··· Provided records ···
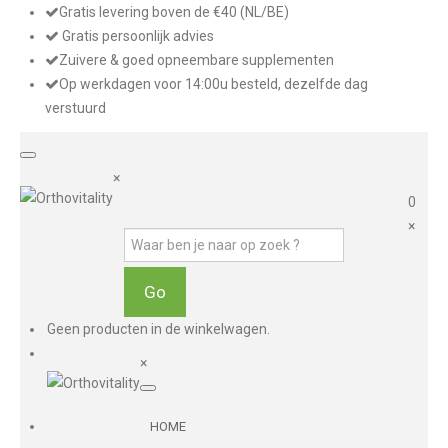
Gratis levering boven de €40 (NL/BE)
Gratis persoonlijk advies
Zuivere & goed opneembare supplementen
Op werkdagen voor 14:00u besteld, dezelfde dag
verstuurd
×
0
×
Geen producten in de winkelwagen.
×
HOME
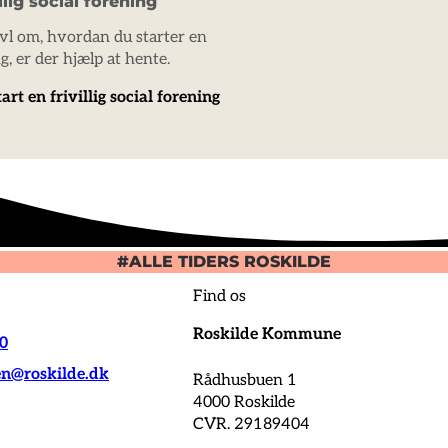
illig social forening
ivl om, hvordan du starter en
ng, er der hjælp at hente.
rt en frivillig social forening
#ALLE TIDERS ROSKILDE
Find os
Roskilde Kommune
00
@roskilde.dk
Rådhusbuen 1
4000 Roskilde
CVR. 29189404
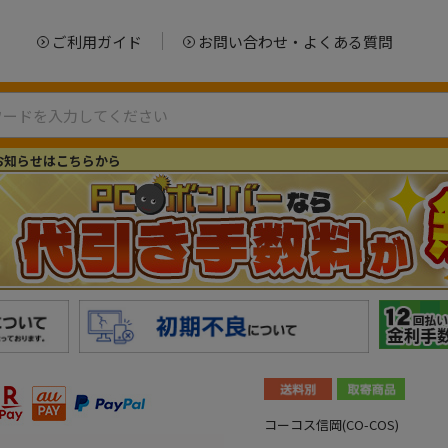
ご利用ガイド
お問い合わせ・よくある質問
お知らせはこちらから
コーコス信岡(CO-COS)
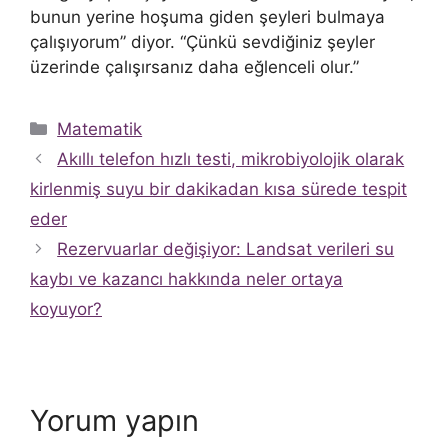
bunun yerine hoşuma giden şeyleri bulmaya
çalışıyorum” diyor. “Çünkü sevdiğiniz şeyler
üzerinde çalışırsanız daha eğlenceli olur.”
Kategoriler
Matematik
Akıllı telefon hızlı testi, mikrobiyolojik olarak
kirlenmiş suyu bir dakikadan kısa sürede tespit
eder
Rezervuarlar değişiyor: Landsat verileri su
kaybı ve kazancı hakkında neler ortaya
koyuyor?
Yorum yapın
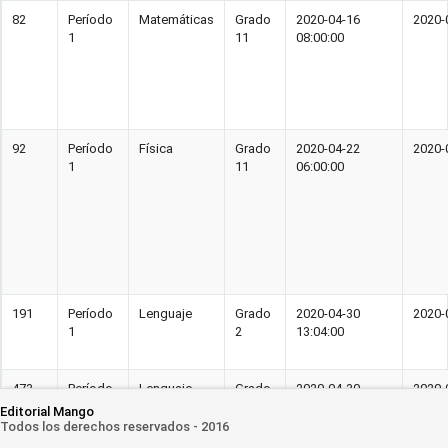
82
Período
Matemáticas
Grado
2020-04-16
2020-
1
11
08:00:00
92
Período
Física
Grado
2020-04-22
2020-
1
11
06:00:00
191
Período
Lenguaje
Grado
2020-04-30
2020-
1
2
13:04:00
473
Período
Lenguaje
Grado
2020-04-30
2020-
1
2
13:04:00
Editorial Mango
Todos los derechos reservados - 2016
···
— Assignment —
Rewrite the text of the listing above, changing every "Período" to "Semestre" and leaving everything else as it is. Omit the pictures from your answer.

— Output —
Gratis levering boven de €40 (NL/BE)
Gratis persoonlijk advies
Zuivere & goed opneembare supplementen
Op werkdagen voor 14:00u besteld, dezelfde dag
verstuurd
×
0
×
Geen producten in de winkelwagen.
×
HOME
illig social forening
ivl om, hvordan du starter en
ng, er der hjælp at hente.
rt en frivillig social forening
#ALLE TIDERS ROSKILDE
Find os
Roskilde Kommune
00
@roskilde.dk
Rådhusbuen 1
4000 Roskilde
CVR. 29189404
ご利用ガイド
お問い合わせ・よくある質問
お知らせはこちらから
コーコス信岡(CO-COS)
bunun yerine hoşuma giden şeyleri bulmaya
çalışıyorum” diyor. “Çünkü sevdiğiniz şeyler
üzerinde çalışırsanız daha eğlenceli olur.”
Kategoriler
Matematik
Akıllı telefon hızlı testi, mikrobiyolojik olarak
kirlenmiş suyu bir dakikadan kısa sürede tespit
eder
Rezervuarlar değişiyor: Landsat verileri su
kaybı ve kazancı hakkında neler ortaya
koyuyor?
Yorum yapın
82
Semestre
Matemáticas
Grado
2020-04-16
2020-
1
11
08:00:00
92
Semestre
Física
Grado
2020-04-22
2020-
1
11
06:00:00
191
Semestre
Lenguaje
Grado
2020-04-30
2020-
1
2
13:04:00
473
Semestre
Lenguaje
Grado
2020-04-30
2020-
1
2
13:04:00
Editorial Mango
Todos los derechos reservados - 2016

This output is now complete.